第14話 帰宅恐怖症

 アミューズメント系企業に勤めるおじ様から指名を頂いた。

 好きな映画と、その理由を答えたら気分をよくしてくれた。

 おじ様は週に何度か来店した。

 まっすぐ家路につくには早すぎるのだと言う。

 家族も、ローン前倒しで完済した高級分譲マンションもあるというのに、自宅におじ様の居場所はないらしい。


 おじ様は○座に勤めていた。

 仕事が引けると界隈の小料理屋で一杯やり、そのあと、クラブでも一杯やった。

 長居や深酒はしない粋な人で、どちらも、おじ様の馴染みの店だった。

 クラブで何やら手土産的な物を持たされると、必ず私の勤める店に寄った。

「家に持って帰れないから……」

と、お姉ちゃんに貰ったわさび漬や○田焼の容器に入った高級ふりかけを置いていく。

 外ポケットに忍ばせてきたティラチョコ(ティラミスチョコレート。青い銀のフィルムに個装されている飲み屋のチャーム((つまみ))の定番)を取りだして口に放るが、お姉ちゃんに貰ったちゃちな雪だるま型の容器に入ったチョコレートは置いていく。

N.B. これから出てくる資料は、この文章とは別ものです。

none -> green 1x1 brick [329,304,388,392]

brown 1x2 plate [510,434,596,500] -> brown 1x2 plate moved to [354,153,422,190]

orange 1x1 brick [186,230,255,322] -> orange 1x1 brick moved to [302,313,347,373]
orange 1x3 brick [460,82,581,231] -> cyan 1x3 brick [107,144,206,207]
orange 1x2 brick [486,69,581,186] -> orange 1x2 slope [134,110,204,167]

 ときに、おじ様が立ちあげに携わったキャラクターグッズを頂いた。

 貴重な非売品のタオルやストラップは封を切るのも、はばかられた。

「これはまだ公表していないんだけれどね」

 キャバ嬢の守秘義務の程度を知ってか知らずか?おじ様は潜行する次なるプロジェクトをリークした。

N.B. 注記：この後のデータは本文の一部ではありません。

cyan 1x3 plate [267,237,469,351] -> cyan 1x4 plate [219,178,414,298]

 おまけに提携先の若い女性社員とデートするんだ!と意気込んでいた。

 そんな横暴がまかり通る時代だった。

 職権乱用された相手が、おじ様にさく時間や労力を思うと気の毒になった。

 そんなこんなでも、おじ様の時間は腐るほどあるらしく、私は店外デートに誘われた。

 もちろん、体よく断った。

 最悪、指名を外されるだけのキャバ嬢は気楽だ。

「そろそろいいころだな……」

 おじ様がシックな高級腕時計の文字盤を確認した。

 クラブに寄れば1セット(※店により、45~60分程度の時間制料金)、小料理屋から直行なら2セット、おじ様は時間を潰して店を出た。

 意識か無意識か?

 時短になるエレベーターは使わず、暗い階段をとぼとぼ下りていった。


 管理職の有無がますます問われ、在宅に大義名分が立った今、おじ様は新しい家族の形を見つけられただろうか?